ELI Web Seminar, July 21, 2008 1:00 p.m. ET (12:00 p.m. CT, 11:00 a.m. MT, 10:00 a.m. PT); runs one hour

Community-Generated Media

Special Guest

View ELI Web Seminar Archive
Seminar Materials

David VogtDavid Vogt
Executive Director of the Mobile MUSE Network and Director of Digital Learning Projects, Faculty of Education, University of British Columbia
and
CEO, CrowdTrust Technologies

David Vogt is an innovator and entrepreneur who specializes in collaborative applied research involving mobile and social media technologies. Most pertinent to this webinar, Vogt is the founder and executive director of the Mobile MUSE Network, which serves as an innovation engine for mobile media in Canada. Since 2004 Mobile MUSE has provided a rapid public prototyping capacity for community, corporate, government, and academic partners seeking to pioneer how mobile media can enliven open public spaces. In the current third phase of applied research (MUSE3), the network is focusing on "community-generated media" leading up to the public celebrations and engagements of the 2010 Winter Olympics in Vancouver.

Vogt is also director of digital learning projects within the Faculty of Education at the University of British Columbia and CEO of CrowdTrust, a Web 2.0 start-up offering collective intelligence solutions based on semantic social software. At different points in his career, Vogt has been an observatory director, science museum director, dot-com CEO, and research lab director.

Summary

Julie Little, interim director of the EDUCAUSE Learning Initiative, will moderate this web seminar with David Vogt, where he’ll take participants inside the world of community-generated media (CGM) through a project with the Mobile MUSE Network in Vancouver.
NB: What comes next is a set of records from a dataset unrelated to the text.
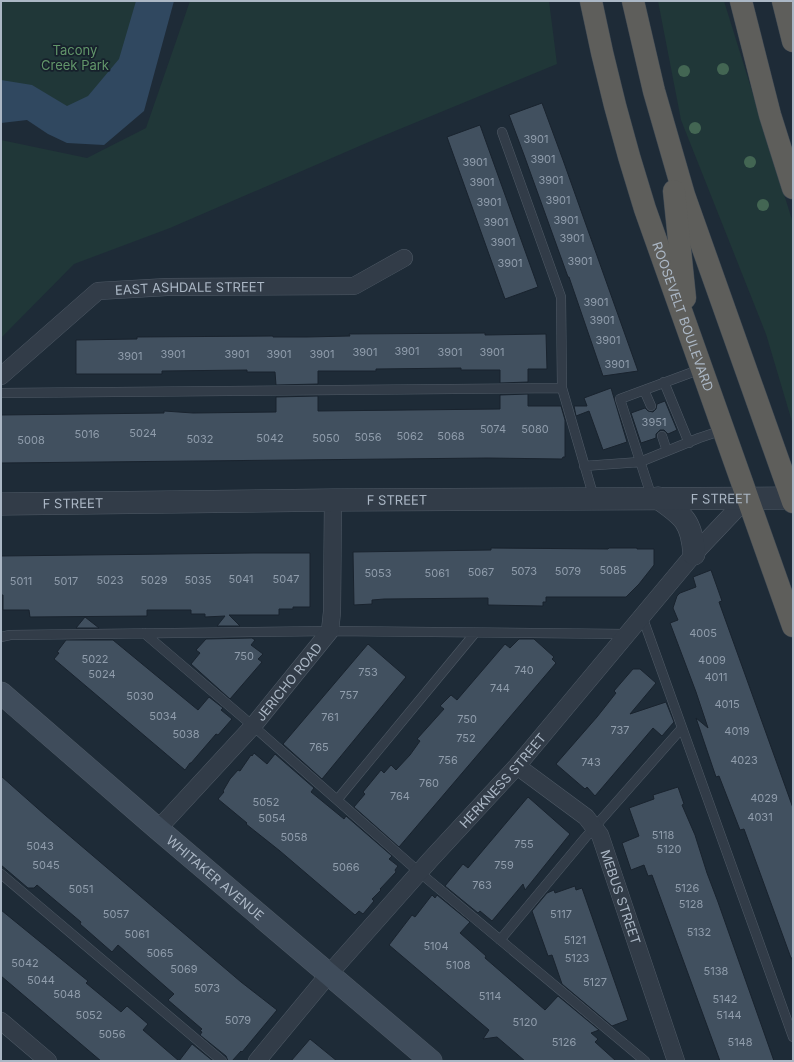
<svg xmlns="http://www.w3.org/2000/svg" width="794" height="1062" viewBox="0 0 794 1062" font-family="Inter,sans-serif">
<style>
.green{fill:#203738}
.water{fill:#304860}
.building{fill:#41505f;stroke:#19232e}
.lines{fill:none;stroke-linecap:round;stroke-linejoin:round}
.service-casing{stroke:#4f5a66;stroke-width:10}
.minor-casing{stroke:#4f5a66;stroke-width:18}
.tertiary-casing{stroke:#4f5a66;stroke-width:23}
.secondary-casing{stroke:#4f5a66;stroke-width:23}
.trunk-casing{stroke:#3c4752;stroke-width:23}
.service{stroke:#323c48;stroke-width:9}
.minor{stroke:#323c48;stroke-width:17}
.tertiary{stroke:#323c48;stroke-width:22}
.secondary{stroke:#3f4c5b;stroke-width:22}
.trunk{stroke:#5e5e5b;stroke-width:22}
.tree{fill:#436653}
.labels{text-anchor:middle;stroke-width:3.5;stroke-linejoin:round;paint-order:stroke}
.number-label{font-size:11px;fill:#909dac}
.park-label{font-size:13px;fill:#62966a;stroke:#17212c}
.street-label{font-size:13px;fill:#abb7c5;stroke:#17212c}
</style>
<rect width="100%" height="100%" fill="#1e2b37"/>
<path class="green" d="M1 1H158L113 118 1 107Z
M190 1H549L557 64 378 138 170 228 74 264 1 338V140L87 158 146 128Z
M658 1H724L793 223V425L766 334 681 120Z"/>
<path class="water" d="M136 1H174L144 111 104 145 67 143 48 134 27 120 1 123V80L32 85 67 106 88 96 119 59Z"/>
<path class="building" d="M542 103 563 160 638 371 603 376 569 277H568L524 155 509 115Z
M480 125 538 287 505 299 447 137Z
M485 333V335L546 334 547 369H528V382L500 383V370H461V368L376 369V371H318V384L276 385 275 372H247V370L162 371V374H76V340L137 339V337L273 336V337H307L350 336 349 334Z
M611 388 627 442 603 450 589 411 576 416 574 406H587L584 398Z
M528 394V406H561L565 420V457H563L562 459 487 458 1 463V415L164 413V411L193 413 276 412V397L318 396V411L500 409V395Z
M665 401 677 430 668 434 664 430H660L656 434V438L641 443 631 413 645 408 648 411 653 412 656 409 657 404Z
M491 548 608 549 609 548H637V549H654V565L639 584 626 597H546V602H543V606L488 605V598L384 599 372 600V604L354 605 353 552 491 550Z
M253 553H310V607H293V609H279V615H229L240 626H217L225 616 205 617V614H191V610H147V616L30 617 29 610H3V595H1V556Z
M711 570 722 601 719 602 793 808V958H791L744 829 740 830 719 776 716 777 696 718 708 728 696 692 670 623 678 620 673 608 677 596 680 593 696 587 693 577Z
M85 617 99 628H76Z
M252 638 255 640 251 645 263 654 258 659 262 662 230 699 191 664 200 653 196 650 206 639Z
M519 639H534L554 657 552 659 556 663 399 847 354 807 365 794 363 792 381 770 384 773 391 765 396 770 410 755 420 741 417 739 444 709 440 706 451 695 457 700 505 644 510 648Z
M66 640H113L198 710 209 697 223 708 221 710 232 719 218 735 216 734 191 763H190L185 770 54 659 59 653 57 652Z
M368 644 406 677 322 779 283 744Z
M633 669H640L656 683 630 714 666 702 674 722 662 736 653 728 595 796 587 787 585 789 556 764 597 717 616 693 614 691Z
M254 753 267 764 275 754 314 788 311 792 344 819 346 816 392 856 389 859 398 866 395 870 396 872 380 889 381 890 372 899 374 901 363 914 359 911 355 915 280 851 246 824 247 823 218 799 224 792 223 791 230 779 238 770 240 771 251 755 252 756Z
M1 776 45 815 241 982 277 1010 242 1052 241 1051 232 1061H228L226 1056 200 1035 202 1032 200 1031 202 1029 168 1000 174 994 118 945 112 952 80 924 81 922 37 885 34 888H28L1 865Z
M678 787 684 804 682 805 695 835 707 873 718 902 774 1061H720L652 875 648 876 644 865 631 870 622 843 639 836 629 808 654 799 653 795Z
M528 797 570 834 525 890 523 884 492 921 480 911 478 913 445 886 463 864 468 868Z
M575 886 576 890 582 888 628 1020 612 1026 562 984 552 955 548 956 532 911 547 893 554 890 555 893Z
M432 895 435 898 437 895 470 922 460 933 486 956 485 958 545 1010 558 996 599 1030 591 1033 598 1039 595 1042 616 1061H525L497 1037 483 1039 489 1030 389 945 412 915 415 917Z
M1 910 88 981 86 983 121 1012 127 1006 148 1024 143 1030 179 1061H101L1 976Z
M310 1039 337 1061H291Z
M192 1044 213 1061H179Z"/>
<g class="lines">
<g class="service-casing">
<path id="service" d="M502 132 561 297 562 388 594 498
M664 382 689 443
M644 390 651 406
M1 393 562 388
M662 436 667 451
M584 466 640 462 699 438 723 430
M652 498 620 399 701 369
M642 616 793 1037
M144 633 253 726 419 872 645 1061
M1 637 10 635 330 631 627 634
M337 800 475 633
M1 874 222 1061
M500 940 585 838 682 728"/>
</g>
<g class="minor-casing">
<g id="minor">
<path id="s1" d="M1 376 98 291 167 287 354 286 404 258"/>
<path id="s2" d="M517 766 586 817 600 835 676 1061"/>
<path id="s3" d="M158 829 253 726 330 631 332 612 333 500"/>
<path d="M1 1021 48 1061"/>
<path id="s4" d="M257 1061 329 974 431 859 517 766 694 554 747 498"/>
</g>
</g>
<g class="tertiary-casing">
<g id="tertiary">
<path d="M658 498C684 516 692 522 694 554"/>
<path id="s5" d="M1 504 333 500 793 498"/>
</g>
</g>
<g class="secondary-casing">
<g id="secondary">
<path id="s6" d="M1 693 158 829 431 1061"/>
</g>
</g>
<g class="trunk-casing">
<g id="trunk">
<path id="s7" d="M591 1C605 71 623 140 645 209L793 626"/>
<path d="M633 1 654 91 684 195 793 502"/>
<path d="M741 1 770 115 793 188"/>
<path d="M783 1 793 41"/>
<path d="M674 191 685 298"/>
</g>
</g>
<use href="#service" class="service"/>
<use href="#minor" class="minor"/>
<use href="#tertiary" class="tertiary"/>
<use href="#secondary" class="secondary"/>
<use href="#trunk" class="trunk"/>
</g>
<g class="tree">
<circle cx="723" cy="69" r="6"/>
<circle cx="684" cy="71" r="6"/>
<circle cx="695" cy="128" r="6"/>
<circle cx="750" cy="162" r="6"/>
<circle cx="763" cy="205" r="6"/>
</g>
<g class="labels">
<g class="number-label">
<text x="536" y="143">3901</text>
<text x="543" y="163">3901</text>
<text x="475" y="166">3901</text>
<text x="551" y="184">3901</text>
<text x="482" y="186">3901</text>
<text x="558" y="204">3901</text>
<text x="489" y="206">3901</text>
<text x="566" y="224">3901</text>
<text x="496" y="226">3901</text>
<text x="572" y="242">3901</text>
<text x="503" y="246">3901</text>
<text x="580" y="265">3901</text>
<text x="510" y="267">3901</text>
<text x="596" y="306">3901</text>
<text x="602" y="324">3901</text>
<text x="608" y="344">3901</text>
<text x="407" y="355">3901</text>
<text x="365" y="356">3901</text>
<text x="450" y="356">3901</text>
<text x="492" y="356">3901</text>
<text x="173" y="358">3901</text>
<text x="237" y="358">3901</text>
<text x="279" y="358">3901</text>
<text x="322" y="358">3901</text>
<text x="130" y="360">3901</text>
<text x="617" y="368">3901</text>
<text x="654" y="426">3951</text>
<text x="493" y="433">5074</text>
<text x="535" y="433">5080</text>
<text x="143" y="437">5024</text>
<text x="87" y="438">5016</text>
<text x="410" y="440">5062</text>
<text x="451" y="440">5068</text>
<text x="368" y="441">5056</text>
<text x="270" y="442">5042</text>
<text x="326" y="442">5050</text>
<text x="200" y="443">5032</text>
<text x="31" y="444">5008</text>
<text x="613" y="574">5085</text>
<text x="524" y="575">5073</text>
<text x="568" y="575">5079</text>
<text x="481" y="576">5067</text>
<text x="378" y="577">5053</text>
<text x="437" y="577">5061</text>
<text x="241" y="583">5041</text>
<text x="286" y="583">5047</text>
<text x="110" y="584">5023</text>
<text x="154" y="584">5029</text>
<text x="198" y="584">5035</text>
<text x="21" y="585">5011</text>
<text x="66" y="585">5017</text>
<text x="703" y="637">4005</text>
<text x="244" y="660">750</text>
<text x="95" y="663">5022</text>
<text x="712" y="664">4009</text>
<text x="524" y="674">740</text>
<text x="368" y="676">753</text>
<text x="102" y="678">5024</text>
<text x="716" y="681">4011</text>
<text x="500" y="692">744</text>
<text x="349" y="699">757</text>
<text x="140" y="700">5030</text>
<text x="727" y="708">4015</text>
<text x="163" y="720">5034</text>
<text x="330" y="721">761</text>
<text x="467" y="723">750</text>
<text x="620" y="734">737</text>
<text x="737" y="735">4019</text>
<text x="186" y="738">5038</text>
<text x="466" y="742">752</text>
<text x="319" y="751">765</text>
<text x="448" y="764">756</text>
<text x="744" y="764">4023</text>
<text x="591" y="766">743</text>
<text x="429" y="787">760</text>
<text x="400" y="800">764</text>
<text x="764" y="802">4029</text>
<text x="266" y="806">5052</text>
<text x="760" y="821">4031</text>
<text x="272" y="822">5054</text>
<text x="663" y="839">5118</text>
<text x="294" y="841">5058</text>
<text x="524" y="848">755</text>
<text x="40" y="850">5043</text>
<text x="669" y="853">5120</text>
<text x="46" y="869">5045</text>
<text x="504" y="869">759</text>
<text x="346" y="871">5066</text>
<text x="482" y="889">763</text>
<text x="687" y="892">5126</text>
<text x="81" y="893">5051</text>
<text x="691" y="908">5128</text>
<text x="116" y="918">5057</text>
<text x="561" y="918">5117</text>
<text x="699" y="936">5132</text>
<text x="137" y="938">5061</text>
<text x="575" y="944">5121</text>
<text x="436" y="950">5104</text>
<text x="160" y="957">5065</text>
<text x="577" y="962">5123</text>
<text x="25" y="967">5042</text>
<text x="458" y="969">5108</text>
<text x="184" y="973">5069</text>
<text x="716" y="975">5138</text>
<text x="41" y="984">5044</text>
<text x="595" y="986">5127</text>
<text x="207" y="992">5073</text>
<text x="67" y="998">5048</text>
<text x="490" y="1000">5114</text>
<text x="725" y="1003">5142</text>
<text x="89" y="1019">5052</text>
<text x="729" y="1019">5144</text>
<text x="238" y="1024">5079</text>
<text x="525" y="1026">5120</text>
<text x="112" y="1038">5056</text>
<text x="564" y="1046">5126</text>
<text x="740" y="1046">5148</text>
</g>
<g class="park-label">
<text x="75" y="55">Tacony<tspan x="75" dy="15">Creek Park</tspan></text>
</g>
<g class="street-label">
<text dy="5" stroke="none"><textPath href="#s1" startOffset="221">EAST ASHDALE STREET</textPath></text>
<text dy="5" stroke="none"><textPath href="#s7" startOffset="329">ROOSEVELT BOULEVARD</textPath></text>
<text dy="5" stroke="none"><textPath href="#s5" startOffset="720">F STREET</textPath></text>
<text dy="5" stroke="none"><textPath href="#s5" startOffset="396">F STREET</textPath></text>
<text dy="5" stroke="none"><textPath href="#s5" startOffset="72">F STREET</textPath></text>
<text dy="5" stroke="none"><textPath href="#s3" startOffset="197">JERICHO ROAD</textPath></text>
<text dy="5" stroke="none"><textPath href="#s4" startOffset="373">HERKNESS STREET</textPath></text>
<text dy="5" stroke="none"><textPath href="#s6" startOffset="283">WHITAKER AVENUE</textPath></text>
<text dy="5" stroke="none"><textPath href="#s2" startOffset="174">MEBUS STREET</textPath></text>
</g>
</g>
<rect width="794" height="1062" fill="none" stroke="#abb7c5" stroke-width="4"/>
</svg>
Community-generated media is the real-world equivalent of “user-generated content” online. As our major media begin to roll out into our streets via wireless networks, handheld devices, and public displays, an exciting opportunity arises for the personal and social potential of these media to foster a "Renaissance 2.0" within our cities and community spaces. Ambient urban media still follows a broadcast paradigm (like TV), whereas the primary dynamic of public space is social (like the Internet). Humanity's participative nature will make it possible for communities to collectively create vibrant, hyperlocal identities for themselves through media. Think of CGM as a “strange loop” where communities generate media that generate community.
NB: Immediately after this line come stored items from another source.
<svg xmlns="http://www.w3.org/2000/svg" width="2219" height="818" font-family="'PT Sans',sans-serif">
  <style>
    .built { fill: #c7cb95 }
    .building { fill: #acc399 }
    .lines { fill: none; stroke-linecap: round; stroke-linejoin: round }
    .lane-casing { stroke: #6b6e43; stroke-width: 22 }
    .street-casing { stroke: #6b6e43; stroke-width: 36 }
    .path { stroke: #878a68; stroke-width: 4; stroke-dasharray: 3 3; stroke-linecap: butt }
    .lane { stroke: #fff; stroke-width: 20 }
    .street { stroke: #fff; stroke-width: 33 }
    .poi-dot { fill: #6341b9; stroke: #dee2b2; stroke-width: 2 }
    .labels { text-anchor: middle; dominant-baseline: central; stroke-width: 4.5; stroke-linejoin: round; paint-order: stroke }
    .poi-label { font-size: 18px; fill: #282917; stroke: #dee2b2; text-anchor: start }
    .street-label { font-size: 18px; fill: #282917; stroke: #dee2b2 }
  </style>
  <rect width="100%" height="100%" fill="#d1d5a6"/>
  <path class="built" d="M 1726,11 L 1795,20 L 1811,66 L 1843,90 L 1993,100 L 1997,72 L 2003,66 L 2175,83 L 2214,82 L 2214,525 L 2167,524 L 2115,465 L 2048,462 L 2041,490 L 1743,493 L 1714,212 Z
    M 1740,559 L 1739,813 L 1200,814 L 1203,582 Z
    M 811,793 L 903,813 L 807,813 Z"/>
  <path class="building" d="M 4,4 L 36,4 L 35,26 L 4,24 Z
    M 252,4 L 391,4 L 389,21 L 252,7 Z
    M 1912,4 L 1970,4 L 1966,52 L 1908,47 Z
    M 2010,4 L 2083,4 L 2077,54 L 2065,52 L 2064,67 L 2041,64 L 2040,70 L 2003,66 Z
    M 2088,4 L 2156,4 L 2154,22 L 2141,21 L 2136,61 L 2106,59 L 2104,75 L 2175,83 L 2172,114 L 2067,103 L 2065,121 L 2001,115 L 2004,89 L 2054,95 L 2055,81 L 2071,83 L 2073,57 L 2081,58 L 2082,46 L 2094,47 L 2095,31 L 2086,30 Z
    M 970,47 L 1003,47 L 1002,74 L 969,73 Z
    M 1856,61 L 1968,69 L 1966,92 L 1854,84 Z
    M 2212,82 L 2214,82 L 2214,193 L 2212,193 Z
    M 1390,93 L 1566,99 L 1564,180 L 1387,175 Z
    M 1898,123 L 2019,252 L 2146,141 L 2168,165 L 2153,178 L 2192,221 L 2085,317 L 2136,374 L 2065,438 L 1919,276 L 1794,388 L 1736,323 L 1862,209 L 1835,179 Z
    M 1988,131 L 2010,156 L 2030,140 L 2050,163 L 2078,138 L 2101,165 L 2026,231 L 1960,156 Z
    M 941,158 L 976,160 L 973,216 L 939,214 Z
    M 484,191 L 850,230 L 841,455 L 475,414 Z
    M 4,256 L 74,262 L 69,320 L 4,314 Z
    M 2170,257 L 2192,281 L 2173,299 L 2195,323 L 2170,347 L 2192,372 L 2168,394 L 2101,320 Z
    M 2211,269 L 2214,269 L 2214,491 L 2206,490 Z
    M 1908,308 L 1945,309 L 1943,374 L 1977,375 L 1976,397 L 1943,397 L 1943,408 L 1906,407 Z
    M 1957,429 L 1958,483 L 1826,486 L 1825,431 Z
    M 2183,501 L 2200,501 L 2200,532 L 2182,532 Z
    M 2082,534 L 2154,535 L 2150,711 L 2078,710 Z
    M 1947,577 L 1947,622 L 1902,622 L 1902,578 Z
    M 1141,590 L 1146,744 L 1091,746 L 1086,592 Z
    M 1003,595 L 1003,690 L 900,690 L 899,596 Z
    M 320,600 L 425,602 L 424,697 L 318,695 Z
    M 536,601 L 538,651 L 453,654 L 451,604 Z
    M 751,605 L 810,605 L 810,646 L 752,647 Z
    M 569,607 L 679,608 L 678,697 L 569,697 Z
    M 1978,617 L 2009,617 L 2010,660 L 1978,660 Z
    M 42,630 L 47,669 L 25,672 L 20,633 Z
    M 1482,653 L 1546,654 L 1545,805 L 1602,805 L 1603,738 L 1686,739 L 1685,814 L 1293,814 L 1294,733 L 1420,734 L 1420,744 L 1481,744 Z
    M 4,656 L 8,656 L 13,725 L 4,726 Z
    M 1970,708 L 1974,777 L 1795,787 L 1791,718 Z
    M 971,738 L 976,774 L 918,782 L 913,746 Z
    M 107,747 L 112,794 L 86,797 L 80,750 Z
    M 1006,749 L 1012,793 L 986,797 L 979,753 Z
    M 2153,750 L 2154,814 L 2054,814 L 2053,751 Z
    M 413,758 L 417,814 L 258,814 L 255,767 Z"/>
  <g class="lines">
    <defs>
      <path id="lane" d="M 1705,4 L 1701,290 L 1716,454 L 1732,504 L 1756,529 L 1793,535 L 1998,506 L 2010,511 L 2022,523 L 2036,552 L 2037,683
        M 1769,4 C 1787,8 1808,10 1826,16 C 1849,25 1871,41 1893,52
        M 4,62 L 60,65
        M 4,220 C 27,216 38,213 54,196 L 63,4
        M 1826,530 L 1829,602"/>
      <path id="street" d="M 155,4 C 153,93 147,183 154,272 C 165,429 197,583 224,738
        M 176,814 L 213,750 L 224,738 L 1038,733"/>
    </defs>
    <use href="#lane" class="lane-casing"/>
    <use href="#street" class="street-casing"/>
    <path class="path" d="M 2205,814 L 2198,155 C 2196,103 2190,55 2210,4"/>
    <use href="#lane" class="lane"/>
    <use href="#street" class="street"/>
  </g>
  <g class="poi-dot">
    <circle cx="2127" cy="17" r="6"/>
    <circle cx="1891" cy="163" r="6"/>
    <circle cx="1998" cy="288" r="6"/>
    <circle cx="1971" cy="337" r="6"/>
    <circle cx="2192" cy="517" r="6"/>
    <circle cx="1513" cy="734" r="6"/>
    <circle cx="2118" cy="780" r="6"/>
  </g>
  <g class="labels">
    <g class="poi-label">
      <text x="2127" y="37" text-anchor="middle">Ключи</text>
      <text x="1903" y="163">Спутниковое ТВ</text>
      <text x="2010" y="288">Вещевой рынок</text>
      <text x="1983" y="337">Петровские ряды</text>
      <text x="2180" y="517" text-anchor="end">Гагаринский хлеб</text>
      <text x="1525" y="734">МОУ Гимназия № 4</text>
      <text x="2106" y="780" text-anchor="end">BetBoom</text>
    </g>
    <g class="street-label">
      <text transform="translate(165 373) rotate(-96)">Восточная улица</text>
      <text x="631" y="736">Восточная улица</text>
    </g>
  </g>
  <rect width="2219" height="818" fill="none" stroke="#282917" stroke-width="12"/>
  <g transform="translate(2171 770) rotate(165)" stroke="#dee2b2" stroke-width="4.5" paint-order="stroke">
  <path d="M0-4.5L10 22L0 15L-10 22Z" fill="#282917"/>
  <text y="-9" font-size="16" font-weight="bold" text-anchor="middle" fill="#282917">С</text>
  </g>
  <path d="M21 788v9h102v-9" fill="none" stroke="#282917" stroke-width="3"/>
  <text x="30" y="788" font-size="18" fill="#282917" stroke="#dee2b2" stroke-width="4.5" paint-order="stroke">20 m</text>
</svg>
Vogt will introduce the CGM program currently under way with the Mobile MUSE Network in Vancouver. The network has designed a mobile services platform to enable the staging of collective media experiences streamed between handheld devices and public displays. A pair of showcase projects explore "a tale of two cities"—the remarkably parallel aspirations of the Whistler ski resort and Vancouver's downtown eastside, each seeking to tell its own story with mobile media.